On-line version ISSN 2175-9790

Braz. J. Pharm. Sci. vol.49 no.2 São Paulo Apr./June 2013 



Synthesis and characterization of a cysteine xyloglucan conjugate as mucoadhesive polymer



Mangesh BhalekarI; Savita SonawaneII; Shamkant ShimpiIII

IAISSMS College of Pharmacy, Maharashtra, India
IIJawaharlal Nehru Technological University, Hyderabad
IIIAPL Research Centre, Aurobindo Pharma Ltd., Hyderabad





The aim of this study was to improve the mucoadhesive potential of xyloglucan polymer by the covalent attachment of cysteine as thiol moiety. The parent polymer xyloglucan was chemically modified by introducing sulphydryl bearing compound L-cysteine HCl. Different batches of xyloglucan-cysteine conjugates were prepared at varying reaction pH (2-6) and evaluated for optimum thiol incorporation, disulphide group content, swelling behavior, rheological properties and mucoadhesive properties. The obtained conjugates characterized in vitro by quantification of immobilized thiol groups; showed maximum thiol incorporation on xyloglucan (7.67 ± 0.14 %) at pH 5. The disulphide group content was found maximum (2.83 ± 0.12) at pH 6. The water uptake at end of 4 h was 5.0 for xyloglucan and was found to decrease in thiolated derivatives with increase in thiolation. Mucoadhesion studies revealed that mucoadhesion of xyloglucan-cysteine conjugate increased more than twice compared to the unmodified polymer. The viscosity of thiomer was more than that of xyloglucan because of formation of disulphide bonds.

Uniterms: Mucoadhesion. Thiomer. Xyloglucan.

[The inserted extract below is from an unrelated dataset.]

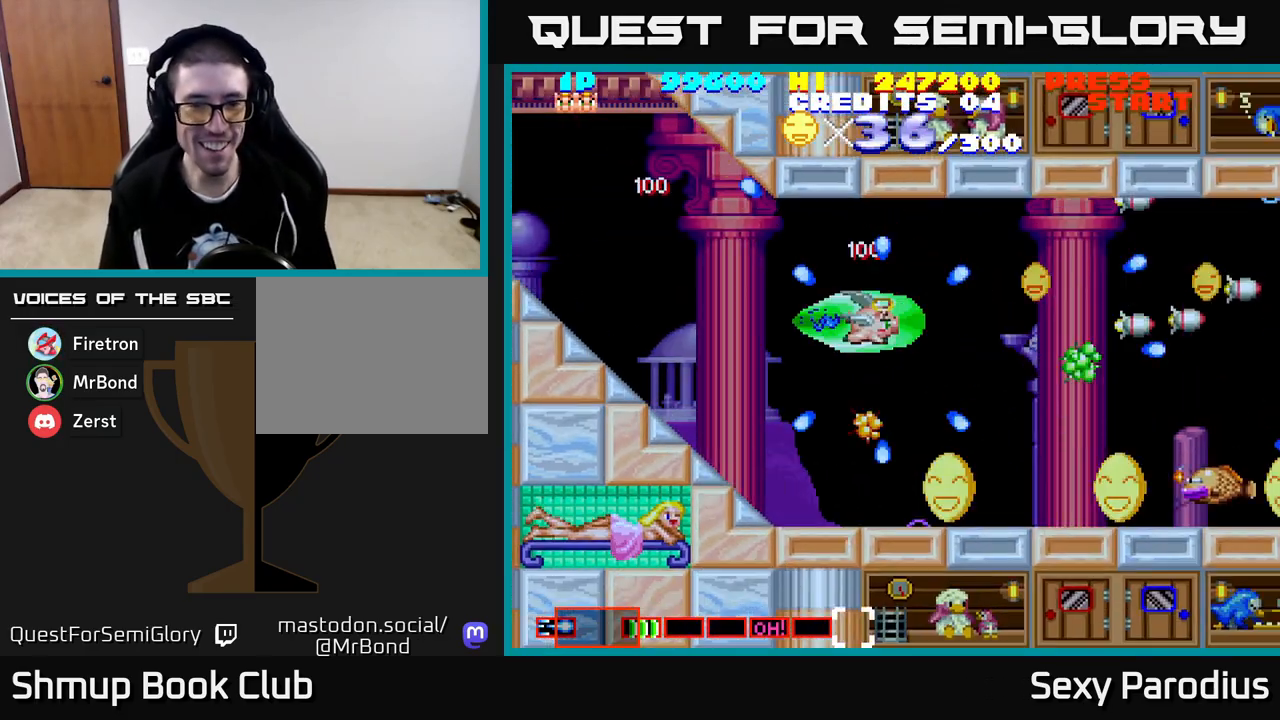
{"buttons": ["R2", "DPAD_RIGHT"], "left_stick": "center", "events": [[33, "DPAD_UP", "up"], [67, "DPAD_DOWN", "down"], [217, "DPAD_LEFT", "down"], [333, "DPAD_LEFT", "up"], [433, "DPAD_RIGHT", "down"], [450, "DPAD_DOWN", "up"]]}
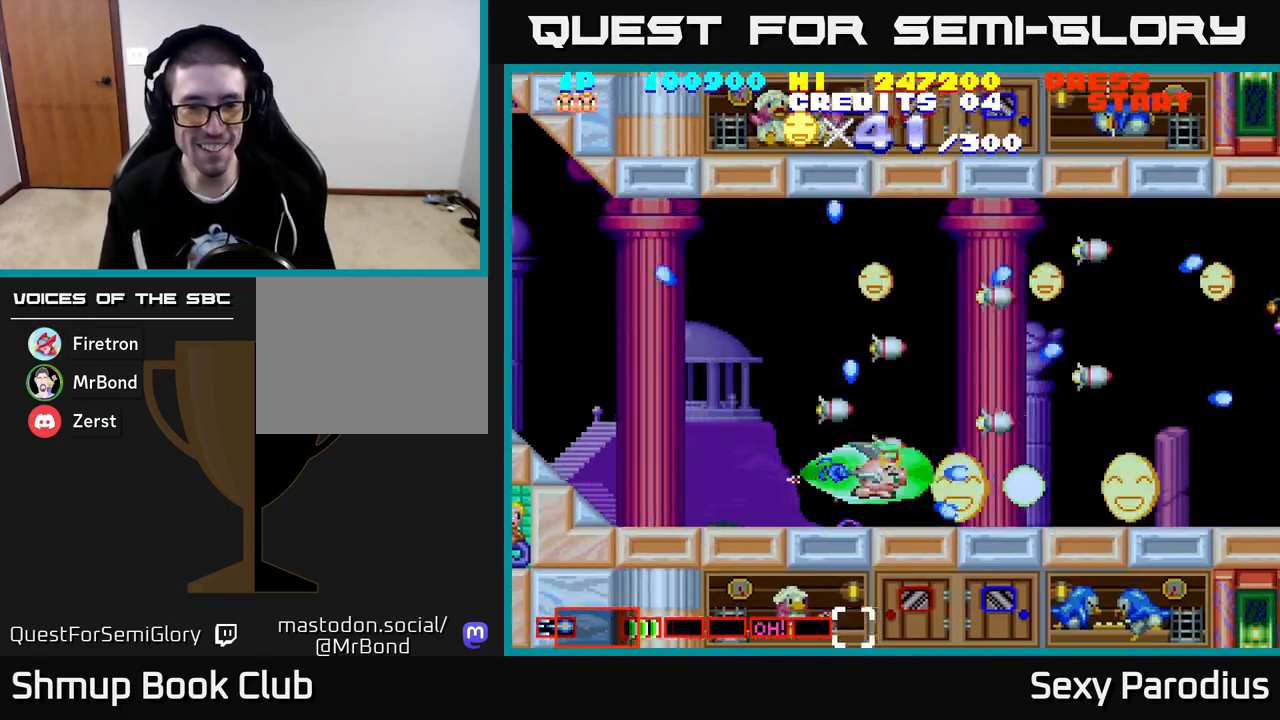
{"buttons": ["R2", "DPAD_UP", "DPAD_RIGHT"], "left_stick": "center", "events": [[67, "DPAD_RIGHT", "up"], [300, "DPAD_RIGHT", "down"], [500, "DPAD_UP", "down"]]}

L-cysteine HCl.


O objetivo deste estudo foi melhorar o potencial mucoadesivo do polímero xiloglicano pela ligação covalente de cisteína como unidade de tiol. O polímero xiloglicano foi quimicamente modificado pela introdução de cloridrato de cisteína como grupo contendo sulfidrila. Prepararam-se diferentes lotes de conjugados cisteína-xiloglicano em pH variando de 2 a 6, avaliando-se a incorporação ótima de tiol, o conteúdo de dissulfeto, o comportamento de inchamento, as propriedades reológicas e mucoadesivas. Os conjugados obtidos foram caracterizados in vitro pela quantificação de grupos tiol, mostrando máxima incorporação na xiloglicana (7.67 ± 0.14 %) em pH 5. O conteúdo de grupos dissulfeto foi máximo (2.83 ± 0.12) em pH 6. O índice de inchamento em % no fim de 4 h foi 83.87 para o xiloglicano e diminuiu para os derivados tiolados. O conteúdo foi mínimo para TH2 (78.26), aumentou pouco até TH5 (83.33) e diminuiu, posteriormente, para TH6 (80.13). Os estudos de mucoadesão revelaram que o conjugado xiloglicano-cisteína aumentou mais que duas vezes comparativamente ao polímero não modificado. A viscosidade do tiômero foi maior do que a do xiloglicano devido à formação das ligações dissulfeto.

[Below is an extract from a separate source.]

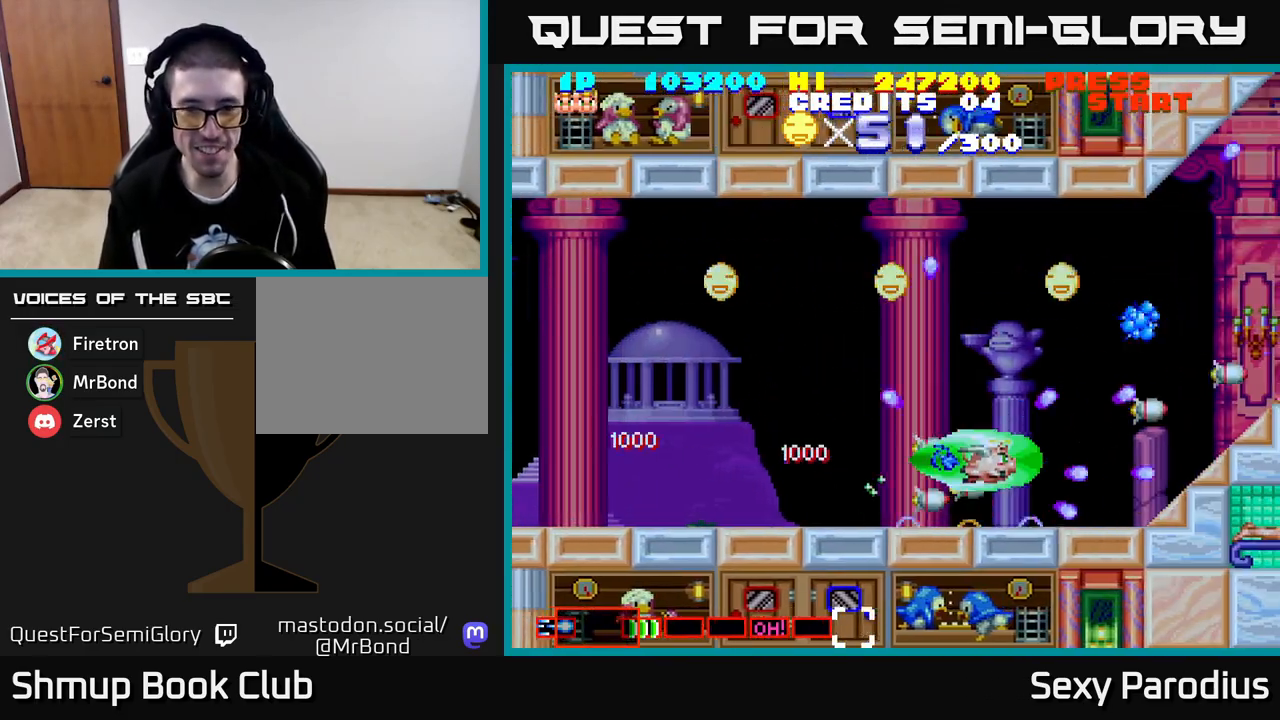
{"buttons": ["R2", "DPAD_RIGHT"], "left_stick": "center", "events": [[17, "DPAD_RIGHT", "up"], [83, "DPAD_LEFT", "down"], [233, "DPAD_LEFT", "up"], [467, "DPAD_RIGHT", "down"], [500, "DPAD_UP", "up"]]}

Unitermos: Mucoadesão. Tiômero. Xiloglicano. Cloridrato de L-cisteína




The concept of mucoadhesion was pioneered in the 1980s which led to formulation of mucoadhesive delivery systems to reduce the frequency of dosing by enhancing gastric residence and improving patient-compliance. In addition, mucoadhesive polymers are able to increase the epithelial permeability for many drugs because of intensified contact to the mucosa (Borchard, Lueben et al., 1996) and can exclude an enzymatic degradation of perorally administered (poly) peptide drugs during their passage between the delivery system and the mucosa (Bernkop-Schnürch, Schwarz, Kratzel, 1997).

It is observed that the traditionally used mucoadhesive polymers provide mucoadhesion by non-covalent bonds to the mucus (such as hydrogen bonds and ionic interaction) which are relatively weak. This is thought to be not sufficient to guarantee the localization of a drug delivery system at a given target site (Lehr, 1994; Tirosh, 1994). Numerous attempts to improve the adhesive properties of polymers; led to synthesis of 'thiolated' polymers or so-called thiomers have proven to be a promising new class of polymeric excipients in mucoadhesive drug delivery system. Thiomers are capable of forming covalent bonds leading to improved mucoadhesive properties (Bernkop-Schnürch, 1999). The thiomers process improved adhesion because of formation of disulfide bonds between thiol bearing side chains of the polymer and cysteine-rich subdomains of mucus glycoproteins (Gum Jr. et al., 1992).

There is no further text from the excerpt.